Write patcher/new loader to load at $9000 and relocate itself over the old loader at $9C6F:
org $9000
clc
xce
rep #$30
ldx #$0000
relo lda patch,x
sta $9C6F,x
inx
inx
cpx #pend-patch2
bcc relo
* TEST area to insert other stuff
nop
nop
nop
nop
nop
nop
nop
nop
* TEST end
jmp $9478
patch = *
* new regular smartport loader to replace Load_Segment
org $9C6F
patch2
pha
sec
xce
sep #$30
lda #$41
sta $C029
lda #$F0
sta $C022
clc
xce
rep #$30
pla
sta $00
lda ($00)
sta blknum
]loadlp inc $00
inc $00
lda ($00)
sta buffer
inc $00
inc $00
lda ($00)
sta buffer+2
inc $00
inc $00
lda ($00)
beq ret
lsr
tay
inc $00
inc $00
]blklp phy
sec
xce
sep #$30
* TEST show info about the block we're about to read
lda blknum+1
jsr $FDDA
lda blknum
jsr $FDDA
lda #$A0
jsr $FDED
lda #$C0
jsr $FDED
lda #$A0
jsr $FDED
lda buffer+2
jsr $FDDA
lda buffer+1
jsr $FDDA
lda buffer
jsr $FDDA
lda #$A0
jsr $FDED
lda $01
jsr $FDDA
lda $00
jsr $FDDA
lda #$8D
jsr $FDED
* TEST end
jsr $C50D
db $41
adrl params
clc
xce
rep #$30
inc buffer+1
inc buffer+1
inc blknum
ply
dey
cpy #$00
bne ]blklp
jmp ]loadlp
ret rts
params db $03
db $01
buffer adrl $0
blknum adrl $0
pend = *
Compares with zero are for clarity.

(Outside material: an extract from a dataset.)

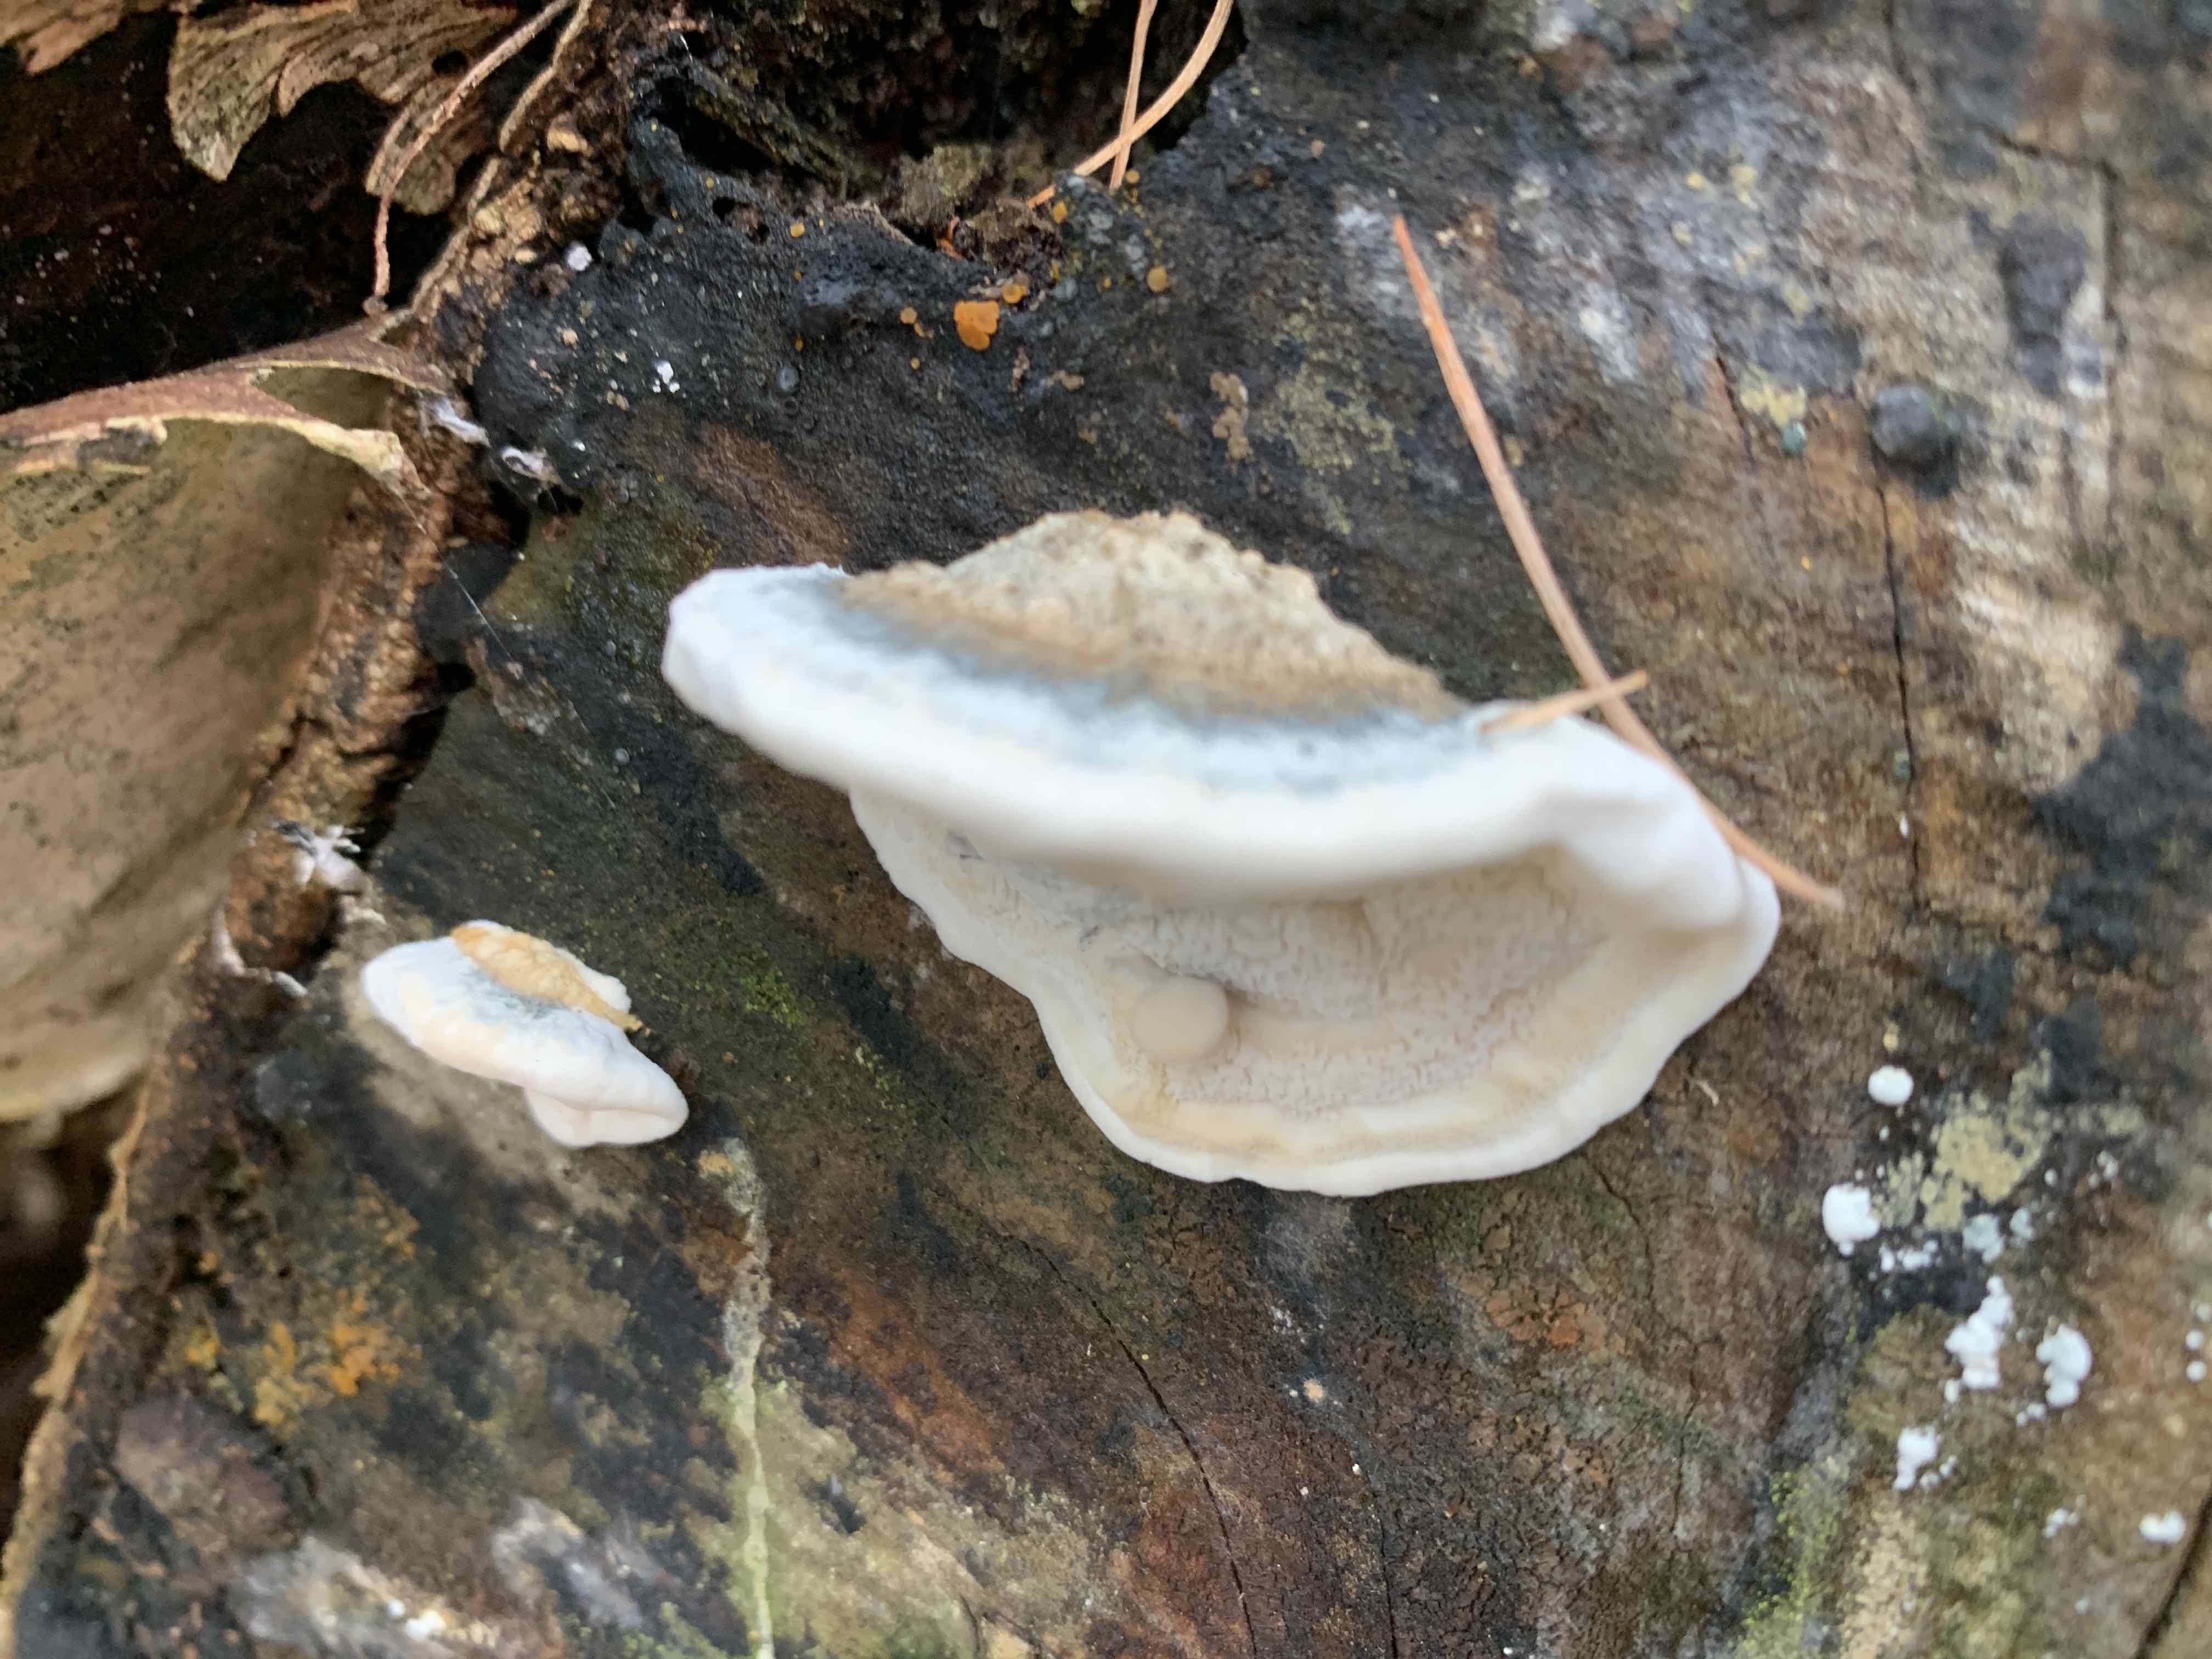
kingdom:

The interesting thing is that I jump to $9478 instead of $9400, which means I jump over the rewriting of the toolbox vectors. If I jump straight to $9400, the loader will crash about halfway through on my ROM 3 + CFFA3000, although it runs fine in an emulator. Does CFFA3000 extended smartport call invoke tools? Maybe, too lazy to find out right now. Also I don't derive $C50D properly, which is fine in this case because the target interface is known (CFFA card).
Used Block Warden to Follow the assembled Merlin output, then Change to slot5 drive1, then Write it to block $0600 of the Modulae disk.